The fact that it’s the girls’ cartoon that’s indulging in the transparent moralizing says a lot, and none of it good. Perhaps there is a feeling that girls are in more need of being taught virtues, or that animation targeted to girls remains stuck in a bygone era, while the rest of the cartoon world is now more apt to make fun of explicit moralizing.

I shouldn’t be surprised, given the series’ subtitle and that it’s a My Little Pony show, but explicit moralizing in stories is something I just don’t like. Most stories do indeed take moral stances, but such stances are made clear through the events of the story, without stopping to talk about it.

Secondly, the show is episodic. Episodic shows aren’t a bad thing in themselves, but when the series is held up as something groundbreaking, to see it episodic just reminds me that most girls’ shows are like that. There is a definite double standard involved when nerds of both genders much more easily accept boys’ properties to follow, but one aspect is that boys’ properties more often try for some kind of story arc and overreaching mythology (usually failing until recently), or are more likely to have a subversive sense of humour. Many cartoons that challenge the possibilities of American animation (in a certain way), while they may come up with great female characters, are also targeted to boys.

So the reason I feel a bit guilty about enjoying Friendship is Magic is that it seems in a weird way like supporting that dichotomy, that boy’s cartoons are not only more violent, but they’re also more developed. It’s the same reason I feel a bit odd for enjoying Monster High which is also subject to similar claims of mould-breaking that I don’t entirely agree with.
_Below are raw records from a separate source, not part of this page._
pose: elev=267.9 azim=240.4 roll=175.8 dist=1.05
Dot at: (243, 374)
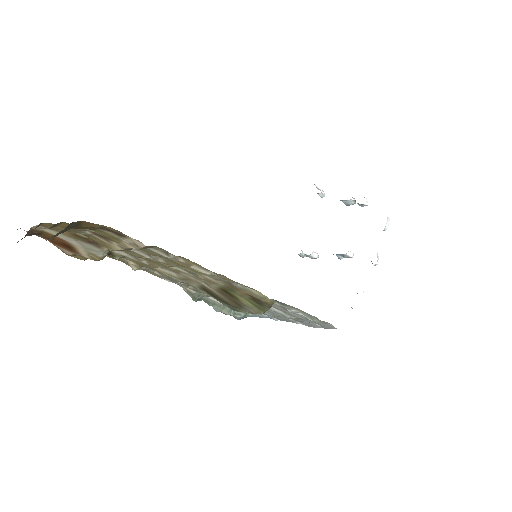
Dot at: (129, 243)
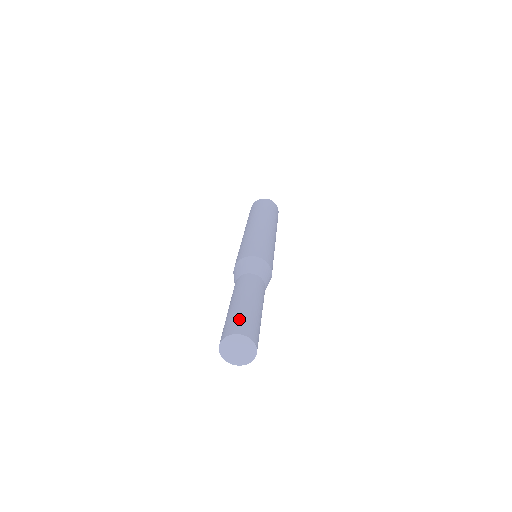
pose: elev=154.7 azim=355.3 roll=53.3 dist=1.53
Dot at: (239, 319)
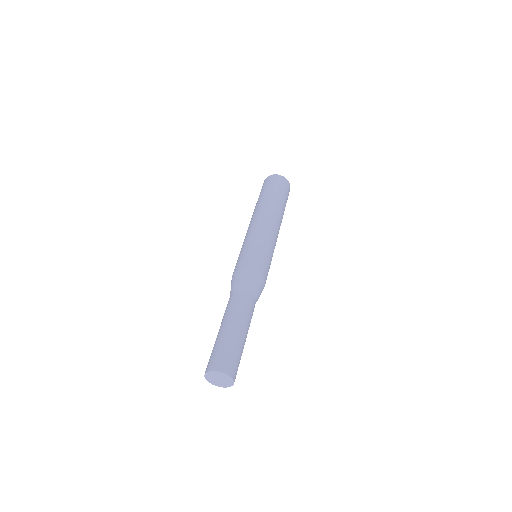
Dot at: (212, 354)
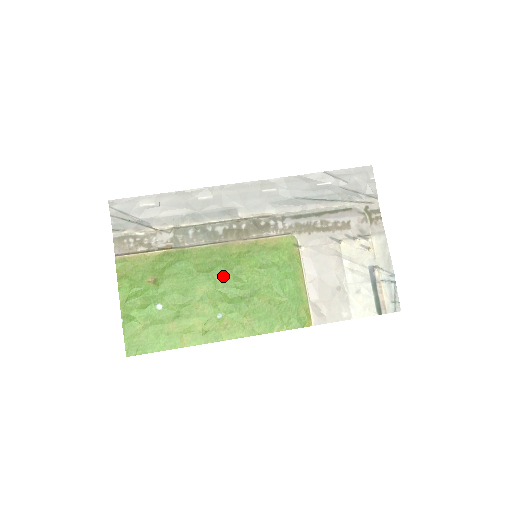
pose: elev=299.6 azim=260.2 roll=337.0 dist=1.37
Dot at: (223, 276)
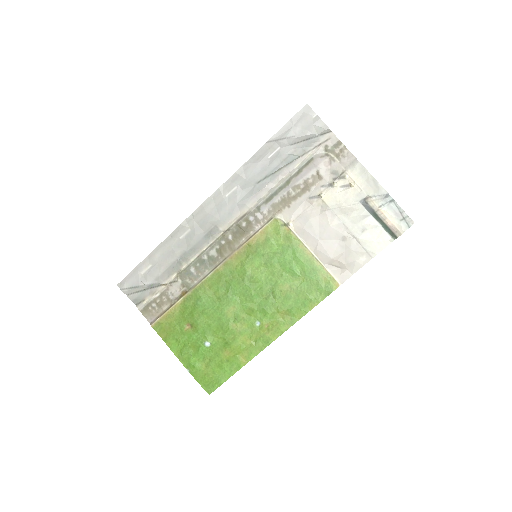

On the other side of things, I feel a little guilty about feeling guilty, since I may be trying to put too much on Friendship is Magic’s tiny shoulders, and Lauren Faust seems to have designed the show to address complaints about girls’ cartoons.

Yet this is the best set of explanations for why I find Friendship is Magic to be a guilty pleasure, even though I’m not the Internet Tough Guy who finds himself squeeing over ponies. (I’m not even male!)

If this is all true, than what does Friendship is Magic have? Well, you can’t underestimate the desire to give an A for effort. Friendship is Magic may not completely tear down the wall for girls’ cartoons, but it does do it, and in such a wasteland, effort should be rewarded. In the same vein, nor can you dismiss the fact that it’s much less treacly than you would expect from an MLP cartoon.

In fact, it’s not that treacly, period. Everything I’ve said about the moralizing is still true, but much of the rest of the cartoon feels very natural, very normal. The series is not trying too hard to present itself as sweet or nice. It certainly is, but in a very organic way that won’t make your teeth rot.

The animation is pretty to look at, with a lot of appealing character design and fluid movement, and I’m still fond of animation that uses simplistic character designs but gives them weight and depth. There’s also some hilarious slapstick and wonderful comic timing.

As others have mentioned, the main pony characters all have distinct personalities, and the characterization is pretty good. I’d hesitate to call them “multifaceted” as some are doing, but you could never mistake one pony for another.

My Little Pony: Friendship is Magic is also earnest. I do have a love of fourth-wall-breaking humour and snarky lampshade hanging, but it’s oversaturated, with only the greatest of the greatest shows being able to keeping pulling off this kind of mockery well. FiM doesn’t keep winking at the audience, or try to be hip and self-aware. It just presents itself as it is, which is very nice.

So yes, I like the ponies. I like the ponies. I like the ponies.